ONNX files for T5 model with text2text-generation-with-past task do not work
System Info
Reproduced on Mac, Python 3.11 and Google Colab / Python 3.10
optimum==1.14.0
Who can help?
@ michaelbenayoun
Information
- [ ] The official example scripts
- [X] My own modified scripts
Tasks
- [ ] An officially supported task in the
examplesfolder (such as GLUE/SQuAD, ...) - [X] My own task or dataset (give details below)
Reproduction (minimal, reproducible, runnable)
Full colab here
When I export the model with past, it does not work:
!optimum-cli export onnx \
--model jbochi/madlad400-3b-mt \
--task text2text-generation-with-past \
--optimize O3 \
onnx/
from optimum.onnxruntime import ORTModelForSeq2SeqLM
from transformers import T5Tokenizer
model = ORTModelForSeq2SeqLM.from_pretrained('./onnx', device="auto")
tokenizer = T5Tokenizer.from_pretrained('jbochi/madlad400-3b-mt')
text = "<2pt> I love pizza!"
inputs = tokenizer(text, return_tensors="pt", device=model.device)
outputs = model.generate(**inputs)
tokenizer.decode(outputs[0], skip_special_tokens=True)
It raises the following error:
---------------------------------------------------------------------------
InvalidArgument Traceback (most recent call last)
[<ipython-input-14-be8c5bdea41e>](https://localhost:8080/#) in <cell line: 3>()
1 text = "<2pt> I love pizza!"
2 inputs = tokenizer(text, return_tensors="pt", device=model.device)
----> 3 outputs = model.generate(**inputs)
4 tokenizer.decode(outputs[0], skip_special_tokens=True)
7 frames
[/usr/local/lib/python3.10/dist-packages/onnxruntime/capi/onnxruntime_inference_collection.py](https://localhost:8080/#) in run(self, output_names, input_feed, run_options)
218 output_names = [output.name for output in self._outputs_meta]
219 try:
--> 220 return self._sess.run(output_names, input_feed, run_options)
221 except C.EPFail as err:
222 if self._enable_fallback:
InvalidArgument: [ONNXRuntimeError] : 2 : INVALID_ARGUMENT : Got invalid dimensions for input: past_key_values.9.encoder.key for the following indices
index: 3 Got: 64 Expected: 128
Please fix either the inputs or the model.
Expected behavior
Without past / cache, it works:
If I convert this T5 model with no past / cache, it works:
!optimum-cli export onnx \
--model jbochi/madlad400-3b-mt \
--task text2text-generation \
--optimize O3 \
onnx-no-past/
from optimum.onnxruntime import ORTModelForSeq2SeqLM
from transformers import T5Tokenizer
model = ORTModelForSeq2SeqLM.from_pretrained('./onnx-no-past', use_cache=False)
tokenizer = T5Tokenizer.from_pretrained('jbochi/madlad400-3b-mt')
text = "<2pt> I love pizza!"
inputs = tokenizer(text, return_tensors="pt", device=model.device)
outputs = model.generate(**inputs)
tokenizer.decode(outputs[0], skip_special_tokens=True)
# Eu amo pizza!
Thank you!
Met the same issue, any progress?
Seems it is related with this PR. https://github.com/huggingface/optimum/pull/1257
It worked when I removed the merged decoder.
Hi, I'm facing the same issue.
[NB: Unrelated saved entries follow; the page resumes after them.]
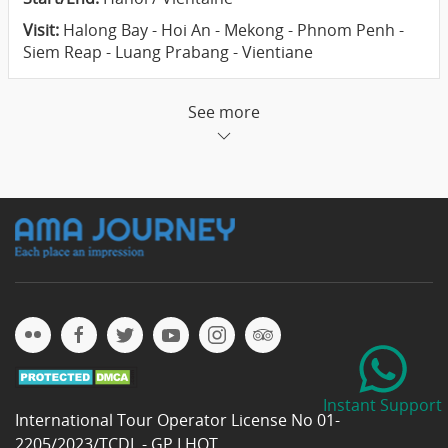
Visit:
Halong Bay - Hoi An - Mekong - Phnom Penh -
Siem Reap - Luang Prabang - Vientiane
See more
Instant Support
International Tour Operator License No 01-
2205/2023/TCDL - GP LHQT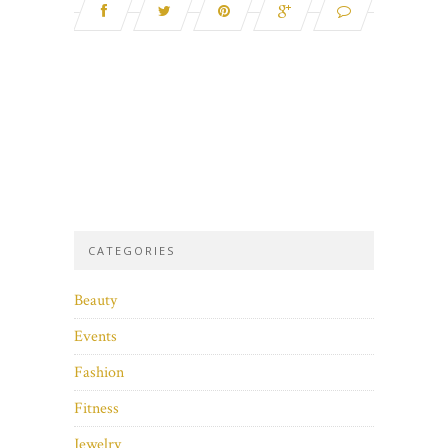
CATEGORIES
Beauty
Events
Fashion
Fitness
Jewelry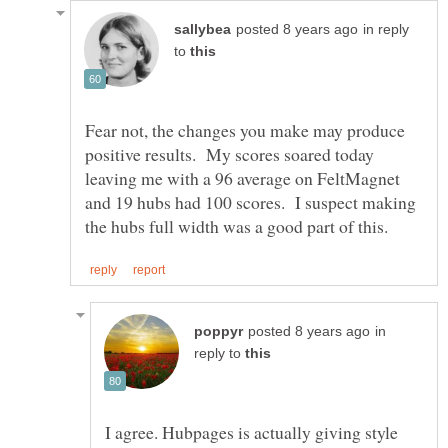
in reply
to
Fear not, the changes you make may produce
positive results. My scores soared today
leaving me with a 96 average on FeltMagnet
and 19 hubs had 100 scores. I suspect making
in
reply to
I agree. Hubpages is actually giving style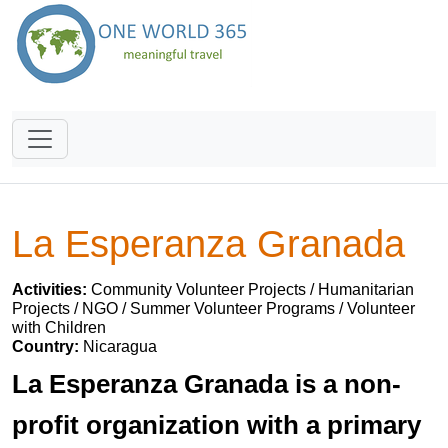
La Esperanza Granada
Activities:
Community Volunteer Projects / Humanitarian
Projects / NGO / Summer Volunteer Programs / Volunteer
with Children
Country:
Nicaragua
La Esperanza Granada is a non-
profit organization with a primary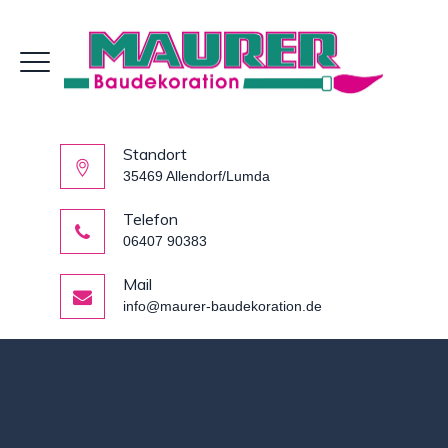
Standort
35469 Allendorf/Lumda
Telefon
06407 90383
Mail
info@maurer-baudekoration.de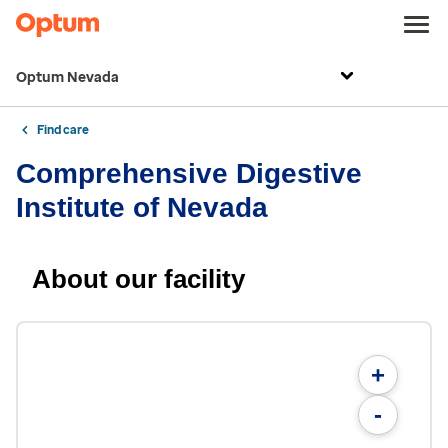
Optum Nevada
Find care
Comprehensive Digestive
Institute of Nevada
About our facility
+
-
It doesn't work when I remove the merged decoder. I used the same command as @jbochi
optimum-cli export onnx \
--model madlad400-3b-mt \
--task text2text-generation-with-past \
--optimize O3 \
onnx/
My onnx dir has decoder versions
decoder_model.onnx
decoder_model.onnx.data
decoder_model.onnx_data
decoder_with_past_model.onnx
decoder_with_past_model.onnx.data
decoder_with_past_model.onnx_data
decoder_model_merged.onnx
decoder_model_merged.onnx_data
I checked the past_key_values field of the original model and also of the onnx model (from the model graph) and confirmed they both expect 128 size in the third dimension (seq len dimension) in the attention KV matrix.
I'm running optimum[onnxruntime-gpu]==1.16.2. The model is the same madlad t5 exported by jbochi above.
As with jbochi it works If I load the model using model = ORTModelForSeq2SeqLM.from_pretrained(model_name, provider="CUDAExecutionProvider", task="text2text-generation", use_cache=False, use_io_binding=False). But I want to load the version with the KV cache to get some speedup.